Kontroverse
Soviel „gegen“ geht eigentlich gar nicht. In Kontroverse steckt nicht nur „contra“, sondern gleich auch noch ein „versum“. Hier geht es also in alle Richtungen, nur nicht aufeinander zu.
Dabei beinhaltet eine mögliche Definition doch den schönen Begriff Auseinandersetzung. Und wenn man den wiederum auseinandernimmt, dann wird es doch schon wesentlich zugewandter. Stellen wir uns Auseinandersetzung bildlich vor: Da sitzen sich - sagen wir - zwei Personen gegenüber, blicken sich an (vielleicht erzürnt, vielleicht verunsichert, vielleicht enttäuscht), äußern ihre Meinungen zum Thema, die (man erkennt es im Wort) jeweils anders gelagert sind, und nun müssen diese beiden Auseinandersetzler zu einem Ergebnis der inhaltlichen Fragen kommen, die der Auseinandersetzung zugrunde liegen.
Entscheidend ist: Die betroffenen Leute sitzen (AuseinanderSETZUNG) sich gegenüber, sie schauen sich an (AusEINANDERsetzung), sie sind im kommunikativen Austausch, nehmen sich wahr.

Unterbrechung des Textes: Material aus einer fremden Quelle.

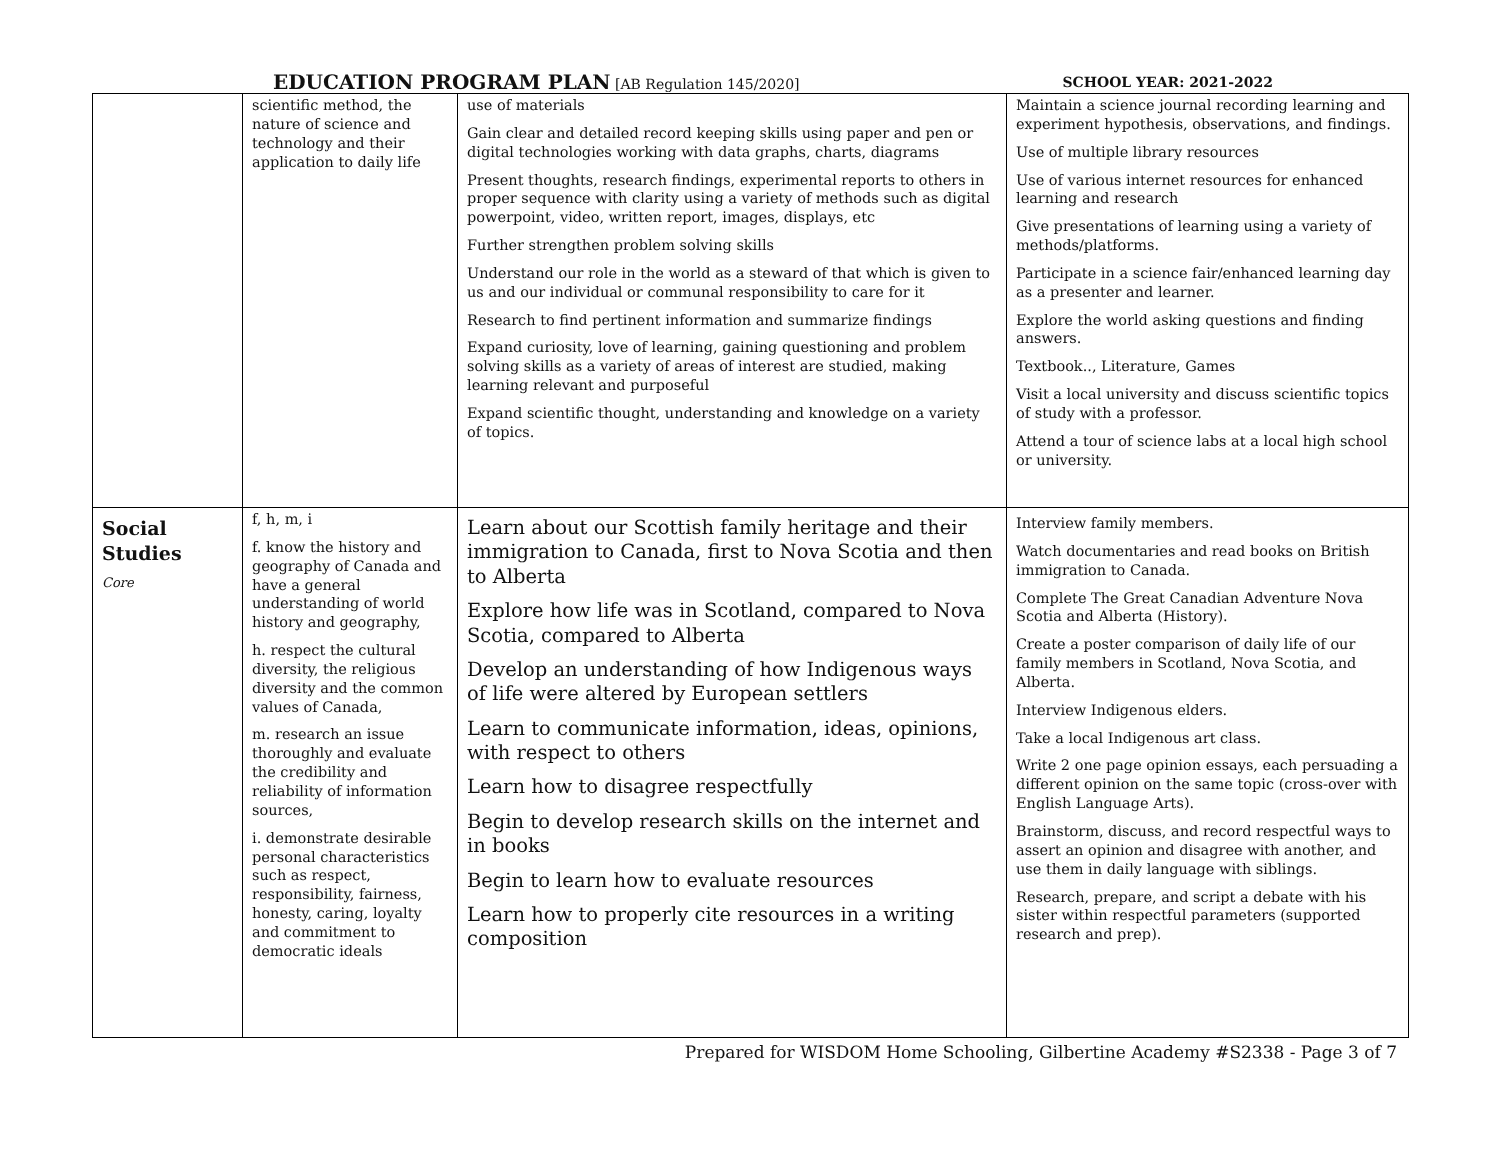EDUCATION PROGRAM PLAN [AB Regulation 145/2020] SCHOOL YEAR: 2021-2022
| | scientific method, the nature of science and technology and their application to daily life | use of materials Gain clear and detailed record keeping skills using paper and pen or digital technologies working with data graphs, charts, diagrams Present thoughts, research findings, experimental reports to others in proper sequence with clarity using a variety of methods such as digital powerpoint, video, written report, images, displays, etc Further strengthen problem solving skills Understand our role in the world as a steward of that which is given to us and our individual or communal responsibility to care for it Research to find pertinent information and summarize findings Expand curiosity, love of learning, gaining questioning and problem solving skills as a variety of areas of interest are studied, making learning relevant and purposeful Expand scientific thought, understanding and knowledge on a variety of topics. | Maintain a science journal recording learning and experiment hypothesis, observations, and findings. Use of multiple library resources Use of various internet resources for enhanced learning and research Give presentations of learning using a variety of methods/platforms. Participate in a science fair/enhanced learning day as a presenter and learner. Explore the world asking questions and finding answers. Textbook.., Literature, Games Visit a local university and discuss scientific topics of study with a professor. Attend a tour of science labs at a local high school or university. |
| Social Studies Core | f, h, m, i f. know the history and geography of Canada and have a general understanding of world history and geography, h. respect the cultural diversity, the religious diversity and the common values of Canada, m. research an issue thoroughly and evaluate the credibility and reliability of information sources, i. demonstrate desirable personal characteristics such as respect, responsibility, fairness, honesty, caring, loyalty and commitment to democratic ideals | Learn about our Scottish family heritage and their immigration to Canada, first to Nova Scotia and then to Alberta Explore how life was in Scotland, compared to Nova Scotia, compared to Alberta Develop an understanding of how Indigenous ways of life were altered by European settlers Learn to communicate information, ideas, opinions, with respect to others Learn how to disagree respectfully Begin to develop research skills on the internet and in books Begin to learn how to evaluate resources Learn how to properly cite resources in a writing composition | Interview family members. Watch documentaries and read books on British immigration to Canada. Complete The Great Canadian Adventure Nova Scotia and Alberta (History). Create a poster comparison of daily life of our family members in Scotland, Nova Scotia, and Alberta. Interview Indigenous elders. Take a local Indigenous art class. Write 2 one page opinion essays, each persuading a different opinion on the same topic (cross-over with English Language Arts). Brainstorm, discuss, and record respectful ways to assert an opinion and disagree with another, and use them in daily language with siblings. Research, prepare, and script a debate with his sister within respectful parameters (supported research and prep). |
Prepared for WISDOM Home Schooling, Gilbertine Academy #S2338 - Page 3 of 7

Abgesehen von dem jeweiligen Thema, um das es geht, fehlt es an Gegnerschaft, an völliger Ignoranz, an Blockade. Stattdessen geben sich beide Seiten die Chance, den Vorgang der Auseinandersetzung zu einem konstruktiven Weg zu gestalten, der beiden Gesichtswahrung, Einsicht, Erkenntnis, Lösungen ermöglicht.
Aus der Auseinandersetzung zu punktuellen Fragen kann ein Zusammensetzen der verschiedenen Bruchstücke werden.
Das ist bei der Kontroverse rein begrifflich deutlich schwieriger. Da ist ein faktischer Zustand benannt, der keine Dynamik, keine Aussicht beinhaltet, mit der man die Angelegenheit im Sinne der Beteilgten aus dem Weg räumen könnte - um dann wiederum eine Situation, einen Raum zu schaffen, in der alle proaktiv, motiviert und mutig etwas auf diesen Weg bringen können.
Feuern wir also die Kontroverse ins Universum - da fliegt ohnehin schon einiger Schrott herum -, begraben wir den hier auch gerne ins Feld geführten Streit und begeben wir uns stattdessen auf die Bühne ausgefeilter Auseinandersetzungen. Denn die liefern die Energie, die wir brauchen, um zu gemeinsamen Überzeugungen, trotz unterschiedlicher Meinungen nach vorne kommen zu können. Ganz ohne Gewinner und Verlierer, nur über das MitEINANDER, auf das wir uns einigen konnten. Bis wir uns wieder zusammenSETZEN, um der nächsten Herausforderung mit Offenheit und Dialogbereitschaft entgegentreten zu können.